Figure 1 shows severe xanthoma usually seen with a genetic disorder, which may or may not be exacerbated by diabetes or hypothyroidism. Such cases require appropriate investigation, including exploration of family history, alcohol use and ApoE genotyping. Treatment differs according to the underlying diagnosis. Figure 2 demonstrates lipaemia retinalis in the same patient.

Munir, Figure 2


Eruptive xanthomatosis is a papular cutaneous manifestation of hypertriglyceridaemia which can occur due to a primary genetic defect, or secondary to another disorder such as diabetes, hypothyroidism, liver cirrhosis, nephrotic syndrome or alcohol excess.1 A xanthoma is a dermal deposition of lipid-rich macrophages. Eruptive xanthomas normally resolve rapidly and completely with treatment of the underlying disorder.
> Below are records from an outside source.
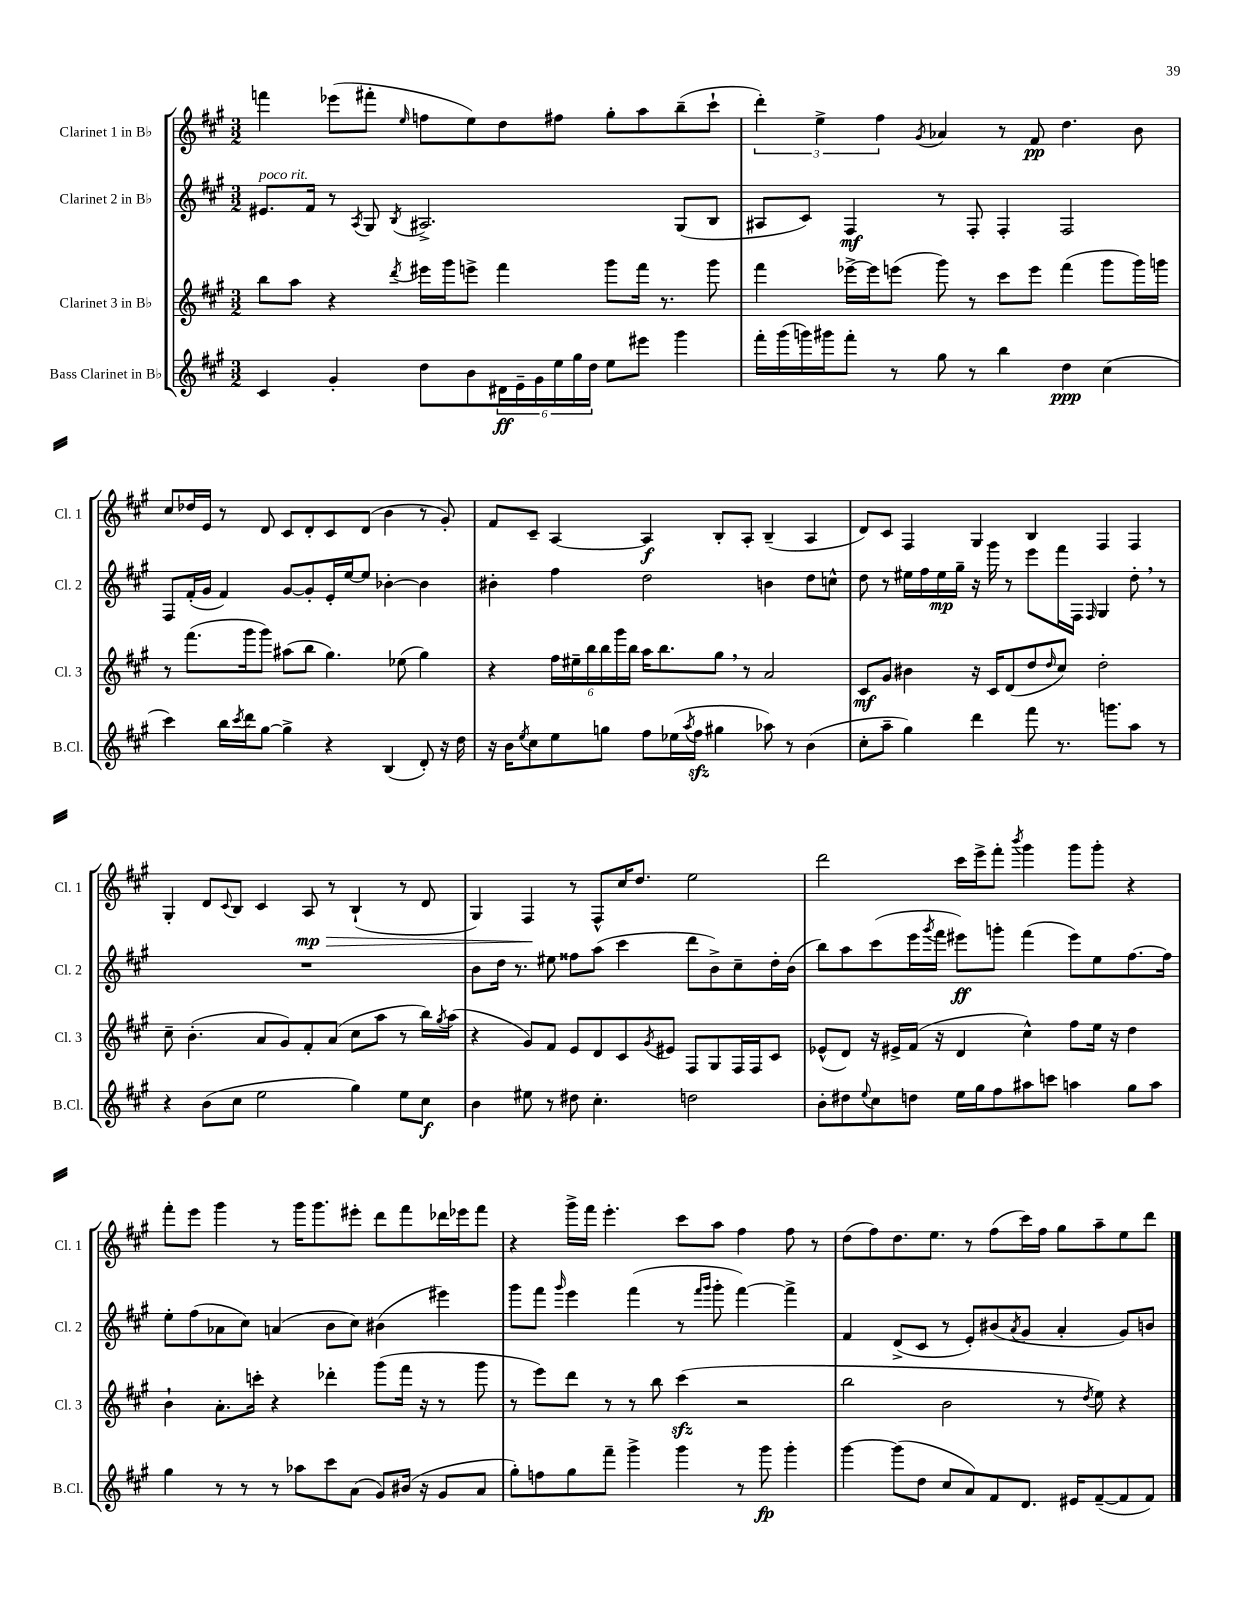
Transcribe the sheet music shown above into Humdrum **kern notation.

**kern	**kern	**kern	**kern
*staff4	*staff3	*staff2	*staff1
*clefG2	*clefG2	*clefG2	*clefG2
*k[f#c#g#]	*k[f#c#g#]	*k[f#c#g#]	*k[f#c#g#]
*M3/2	*M3/2	*M3/2	*M3/2
4c#/	8bb\L	8.e#/L	4fff\
.	8aa\J	.	.
.	.	16f#/Jk	.
4g#'/	4r	8r	(8eee-\L
.	.	8qA/	.
.	.	8G#/	8fff#'\J
.	8qddd/	8qB/	16qqee/
8dd\L	16eee#\LL	2.A#^/	8ff\L
.	16ggg#\J	.	.
8b\	8eee^\J	.	8ee\)
24d#\L	4fff#\	.	8dd\
24e~\	.	.	.
24g#\	.	.	.
24ee\	.	.	8ff#\J
24gg#\	.	.	.
24dd\JJ	.	.	.
8ee\L	8ggg#\L	.	8gg#'\L
8eee#\J	16fff#\Jk	.	8aa\
.	8.r	.	.
4ggg#\	.	(8G#/L	(8bb~\
.	8ggg#\	8B/J	8ccc#`\J
=	=	=	=
16fff#'\LL	4fff#\	8A#/L	6ddd'\)
(16ggg#\	.	.	.
16ggg\)	.	8c#/J)	.
.	.	.	6ee^\
16ggg#\J	.	.	.
8fff#'\J	[16eee-^\LL	4F#/	.
.	16eee-\]J	.	.
.	.	.	6ff#\
8r	(8eee\J	.	.
.	.	.	8qg#/
8gg#\	8ggg#\)	8r	4a-/
8r	8r	8F#'/	.
4bb\	8ccc#\L	4F#'/	8r
.	8eee\J	.	8f#/
4dd\	(4fff#\	2F#/	4.dd\
(4cc#\	8ggg#\L	.	.
.	16ggg#\L)	.	8b\
.	16ggg\JJ	.	.
=	=	=	=
4ccc#\)	8r	8F#/L	8cc#/L
.	(8.fff#\L	(16f#'/L	16dd-/L
.	.	16g#/JJ	16e/JJ
16bb\LL	.	4f#/)	8r
8qccc#/	.	.	.
16ddd\J	16ggg#\k	.	.
[8gg#\J	8ggg#\J)	.	8d/
4gg#^\]	(8aa#\L	[8g#/L	8c#/L
.	8bb\J	8g#'/]	8d'/
4r	4.gg#\)	16e'/L	8c#/
.	.	[16ee/J	.
.	.	8ee/]J	(8d/J
(4B/	.	[4b-'\	4b\
.	(8ee-\	.	.
8d'/)	4gg#\)	4b-\]	8r
16r	.	.	8g#'/)
16dd\	.	.	.
=	=	=	=
16r	4r	4b#'\	8f#/L
16b\LK	.	.	.
8qee/	.	.	.
8cc#\	.	.	8c#~/J
8ee\	24ff#\LL	4ff#\	[4A/
.	24ee#~\	.	.
.	24bb\	.	.
8gg\J	24bb\	.	.
.	24ggg#\	.	.
.	24bb\JJ	.	.
8ff#\L	16aa\LK	2dd\	4A/]
.	8.bb\	.	.
(16ee-\L	.	.	.
8qaa/	.	.	.
16ff#\JJ	.	.	.
4gg#\	8gg#\J	.	8B'/L
.	8r	.	8A'/J
8aa-\)	2a/	4b\	(4B~/
8r	.	.	.
(4b\	.	8dd\L	4A/
.	.	8cc^^\J	.
=	=	=	=
8cc#'\L	8c#/L	8dd\	8d/L)
8aa~\J	8g#/J	8r	8c#/J
4gg#\)	4b#\	16ee#\LL	4F#/
.	.	16ff#\	.
.	.	16ee#\	.
.	.	16gg#~\JJ	.
4ddd\	16r	16r	4G#/
.	16c#/LK	16ggg#\	.
.	(8d/	8r	.
8fff#\	8dd/	8eee\L	4B/
.	16qqdd/	.	.
8.r	8cc#/J)	16fff#\L	.
.	.	16F#\JJ	.
.	.	16qqF#/	.
.	2dd'\	4G#/	4F#/
8.ggg\L	.	.	.
8aa\J	.	8dd'\	4F#/
8r	.	8r	.
=	=	=	=
4r	8cc#~\	1.r	4G#'/
.	(4.b'\	.	.
(8b\L	.	.	8d/L
.	.	.	8qqc#/
8cc#\J	.	.	8B/J
2ee\	8a/L	.	4c#/
.	8g#/)	.	.
.	8f#'/	.	8A/
.	(8a/J	.	8r
4gg#\)	8cc#\L	.	(4B`/
.	8aa\J	.	.
8ee\L	8r	.	8r
8cc#\J	16bb\LL)	.	8d/
.	8qgg#/	.	.
.	(16aa\JJ	.	.
=	=	=	=
4b\	4r	8b\L	4G#/)
.	.	16dd\Jk	.
.	.	8.r	.
8ee#\	8g#/L)	.	4F#/
8r	8f#/J	8ee#\	.
8dd#\	8e/L	8ff##\L	8r
4.cc#'\	8d/	(8aa\J	8F#^^/L
.	8c#/	4ccc#\	16cc#/K
.	.	.	8.dd/J
.	8qg#/	.	.
.	8e#/J	.	.
2dd\	8F#/L	8ddd\L	2ee\
.	8G#/	8b^\)	.
.	16F#/L	8cc#~\	.
.	16F#/J	.	.
.	8c#/J	16dd'\L	.
.	.	(16b\JJ	.
=	=	=	=
8b'\L	(8e-^^/L	8bb\L)	2ddd\
8dd#\	8d/J)	8aa\	.
8qqee/	.	.	.
8cc#\	16r	(8ccc#\	.
.	16e#^/LL	.	.
8dd\J	(16f#/JJ	16eee\L	.
.	.	8qggg#/	.
.	16r	16fff#\JJ	.
16ee\LL	4d/	8eee#\L)	16ccc#\LL
16gg#\J	.	.	16eee^\J
8ff#\	.	8ggg'\J	8fff#'\J
.	.	.	8qbbb/
8aa#\	4cc#^^\)	(4fff#\	4ggg#\
8ccc\J	.	.	.
4aa\	8ff#\L	8eee#\L)	8ggg#\L
.	16ee\Jk	8ee\	8ggg#'\J
.	16r	.	.
8gg#\L	4dd\	[8.ff#\	4r
8aa\J	.	.	.
.	.	16ff#\]Jk	.
=	=	=	=
4gg#\	4b`\	8ee'\L	8fff#'\L
.	.	(8ff#\	8eee\J
8r	8.a'\L	8a-\	4ggg#\
8r	.	8cc#\J)	.
.	16ccc'\Jk	.	.
8r	4r	(4a/	8r
8aa-\L	.	.	16ggg#\LK
.	.	.	8.ggg#\
8ccc#\	4ddd-'\	8b\L	.
(8a\J	.	8cc#\J)	8eee#'\J
8g#/L)	(8ggg#\L	(4b#\	8ddd\L
(16b#/Jk	16fff#\Jk	.	8fff#\
16r	16r	.	.
8g#/L	8r	4eee#\)	16ddd-\L
.	.	.	16eee-\J
8a/J	8ggg#\	.	8fff#\J
=	=	=	=
8gg#'\L)	8r	8ggg#\L	4r
8ff\	8eee\L)	8fff#\J	.
.	.	16qqggg#/	.
8gg#\	8ddd\J	4eee\	16ggg#^\LL
.	.	.	16fff#\JJ
8fff#~\J	8r	.	4.eee'\
4ggg#^\	8r	(4fff#\	.
.	8bb\	.	.
4ggg#\	(4ccc#\	8r	8ccc#\L
.	.	16qqfff#/LL	.
.	.	16qqggg#/JJ	.
.	.	8ggg#'\	8aa\J
8r	2r	[4fff#\)	4ff#\
8ggg#\	.	.	.
4ggg#'\	.	4fff#^\]	8ff#\
.	.	.	8r
=	=	=	=
[4ggg#\	2bb\	4f#/	(8dd\L
.	.	.	8ff#\)
(8ggg#\]L	.	(8d^/L	8.dd\
8dd\J	.	8c#/J	.
.	.	.	8.ee\J
8cc#/L	2b\	8r	.
8a/)	.	8e'/L)	8r
8f#/	.	(8b#/	(8ff#\L
.	.	8qa/	.
8.d/J	.	8g#/J	16ccc#\L)
.	.	.	16ff#\JJ
.	8r	4a'/	8gg#\L
16e#/LK	.	.	.
.	8qdd/	.	.
([8f#~/	8ee\)	.	8aa~\
8f#/]	4r	8g#/L)	8ee\
8f#/J)	.	8b/J	8ddd\J
==	==	==	==
*-	*-	*-	*-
In the context of diabetes, hypertriglyceridaemia occurs due to reduced chylomicron clearance leading to an increase in very low density lipoproteins, or lack of insulin (or insulin resistance) resulting in an acquired lipoprotein lipase deficiency.2 Hypertriglyceridaemia needs to be excluded in patients who present with lesions having characteristics of eruptive xanthomas. Management in the context of diabetes should focus on adoption of a low-fat diet, weight reduction and rapid improvement of glycaemic control before considering the use of fibrates or statins.3 Severe hypertriglyceridaemia is associated with increased risk of pancreatitis and requires urgent treatment.

Conflict of interest None

Funding sources None


1.     Lugo-Somolinos A, Sánchez JE. Xanthomas: a marker for hyperlipid-emias. Bol Asoc Med P R 2003;95:12-6.

2.     Chahil TJ, Ginsberg HN. Diabetic dyslipidaemia. Endocrinol Metab Clin North Am 2006;35:491-510.

3.     Crowe MJ, Gross DJ. Eruptive xanthoma. Cutis 1992;50:31-2.